The average American voter doesn't want some scary, screaming loon to take a meat-ax to the Government. It doesn't matter how sound the argument is for doing so or how good the result will be. Do you remember how Mr. Newt was raked over the coals for his "wither on the vine" comment about Medicare? He wasn't even talking about reducing the program. He only wanted to foster a replacement for Medicare. He was talking about a gradual change over the course of years. People heard "wither in the vine" and freaked. They've grown up with Government taking care of them. BB loves them and they know it. It will takes years to convince them of the opposite. Nick's "shining city in a bowl" is one way to bring about that transformation.

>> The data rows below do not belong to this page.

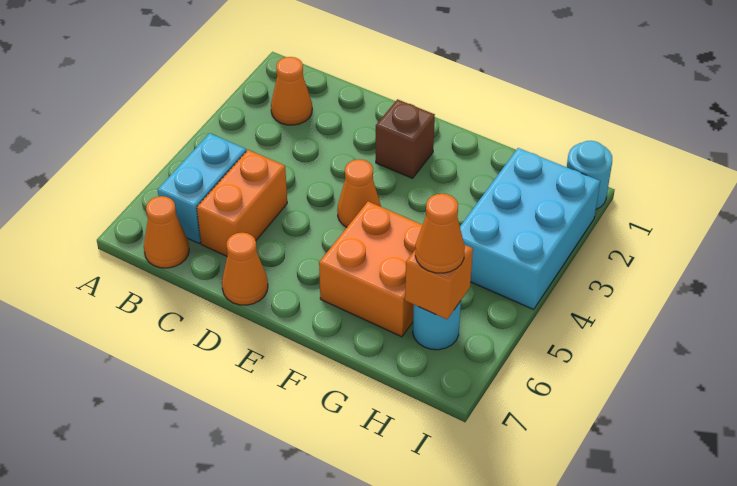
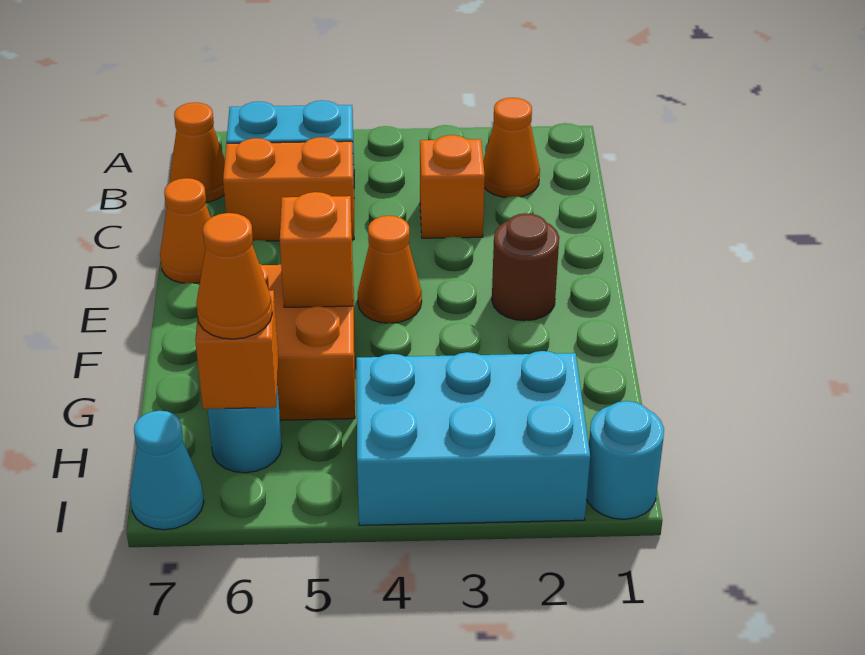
none -> orange brick C3 level 1
brown brick E2 level 1 -> brown round brick E2 level 1
none -> orange brick F5 level 2
none -> cyan cone I7 level 1

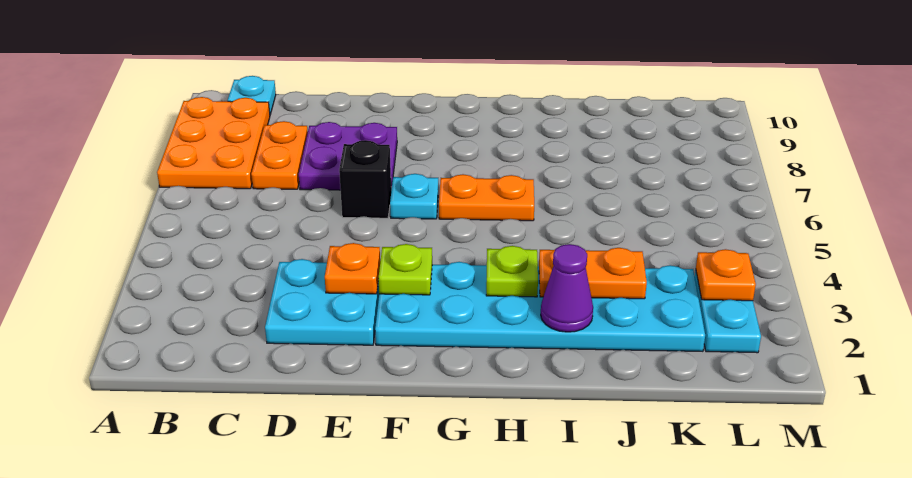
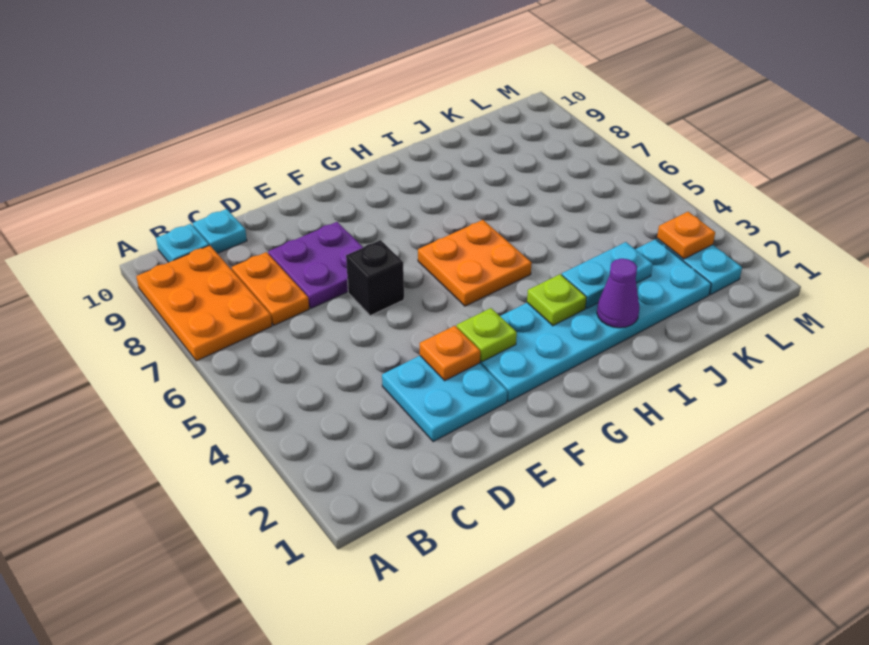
cyan plate F6 level 1 -> cyan plate C10 level 1
orange plate G6:H6 level 1 -> orange plate G5:H6 level 1
orange plate I3:J3 level 2 -> cyan plate I3:J3 level 2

It took years to get into that snake pit; it will take years to get out.
When President Bush won 2000, there were many conservs screaming for him to simply axe the NEA and pub ed. Well, as I pointed out... "okay, let's axe the NEA and pub ed.. and tell me how many teachers you plan to employ in your own company to offset the jobloss and economic chaos? Going to pay more taxes to feed and house their children?

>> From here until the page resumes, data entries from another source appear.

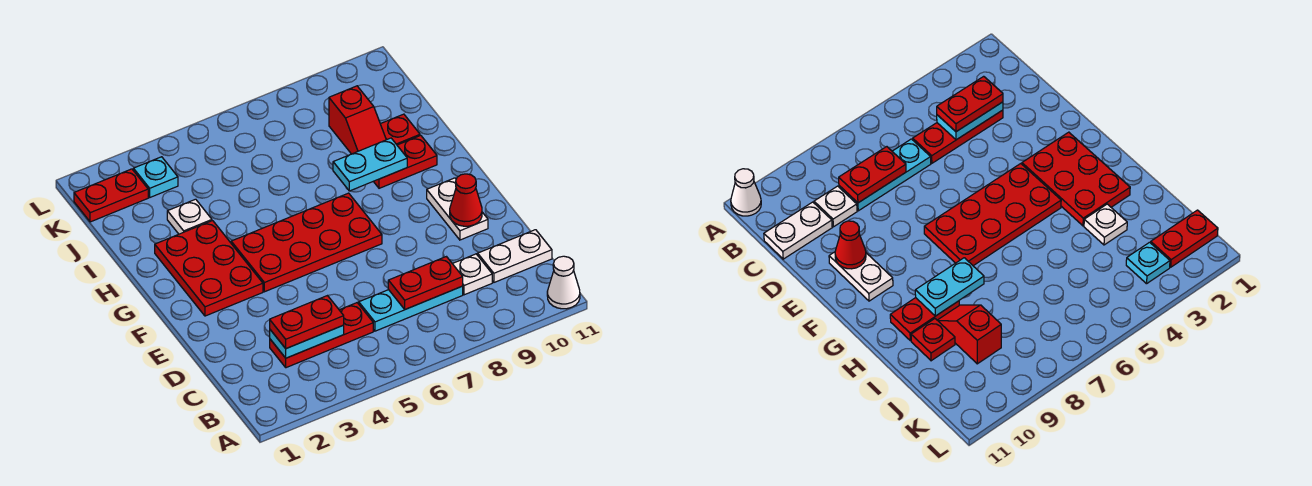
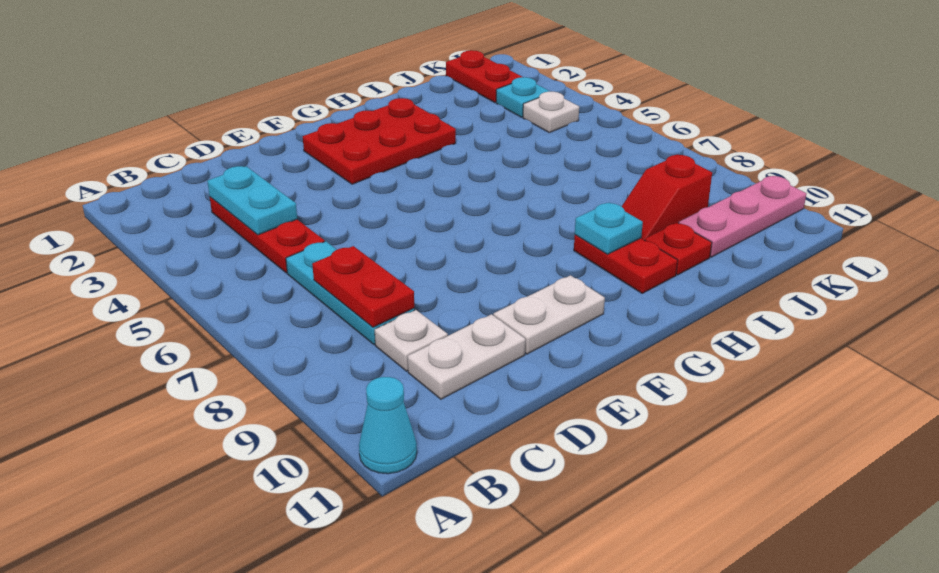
white cone A11 level 1 -> cyan cone A11 level 1
red plate C3:C4 level 3 -> none
white plate C10:C11 level 1 -> white plate C10:D10 level 1
red cone E10 level 2 -> none
red plate F4:G7 level 1 -> none
cyan plate H8:H9 level 2 -> cyan plate H9 level 2
white plate I3 level 1 -> white plate K4 level 1
none -> pink plate J10:L10 level 1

I was called a spoilsport... lol!
I know some who think just "chopping off" something will eleviate their own personal stress.. but it usually doesn't work that way.....
From the Opinion Journal today:
That Was Fast http://www.nytimes.com/2005/10/11/politics/11poverty.html?ei=5090&en=f4277df5c2847789&ex=1286683200&partner=rssuserland&emc=rss&pagewanted=all
"Liberal Hopes Ebb in Post-Storm Poverty Debate" reads a New York Times headline today. Jason DeParle reports:
*** QUOTE ***
As Hurricane Katrina put the issue of poverty onto the national agenda, many liberal advocates wondered whether the floods offered a glimmer of opportunity. The issues they most cared about--health care, housing, jobs, race--were suddenly staples of the news, with President Bush pledged to "bold action."

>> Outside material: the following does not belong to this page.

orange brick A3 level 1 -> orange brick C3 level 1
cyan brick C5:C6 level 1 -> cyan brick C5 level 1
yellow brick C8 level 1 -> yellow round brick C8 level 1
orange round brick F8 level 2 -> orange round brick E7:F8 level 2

But what looked like a chance to talk up new programs is fast becoming a scramble to save the old ones. . . .
"We've had a stunning reversal in just a few weeks," said Robert Greenstein, director of the Center on Budget and Policy Priorities, a liberal advocacy group in Washington. "We've gone from a situation in which we might have a long-overdue debate on deep poverty to the possibility, perhaps even the likelihood, that low-income people will be asked to bear the costs. I would find it unimaginable if it wasn't actually happening."
*** END QUOTE ***
The Times quotes a couple of conservative antipoverty types, the Heritage Foundation's Stuart Butler and the National Center for Neighborhood Enterprise's Robert Woodson. Butler identifies half the reason for the problem: that "the left has just talked up the old paradigm: 'let's expand what's failed before.' "
There's another part of the problem, though. Although the left is wedded to a failed ideology and the right has better antipoverty ideas, most conservatives view poverty as a fairly marginal issue. This makes political sense: The inner-city poor vote overwhelmingly Democratic, when they vote at all, so Republicans have little incentive to worry about how to improve their lives.
George W. Bush seems pretty clearly to be an exception to this; all indications are that he genuinely cares about the poor. And he did put forward some innovative ideas in the wake of Katrina. But there is a sense among political observers that the president is in a weak political position right now; if so, one would expect his poverty ideas to go by the boards.
Those who really care about the poor, then, should hope that the president recovers politically (or that his current supposed malaise is a case of wishful thinking on his opponents' part). The alternative is to wait for the left to free itself from its ideological straitjacket, and we wouldn't hold our breath for that.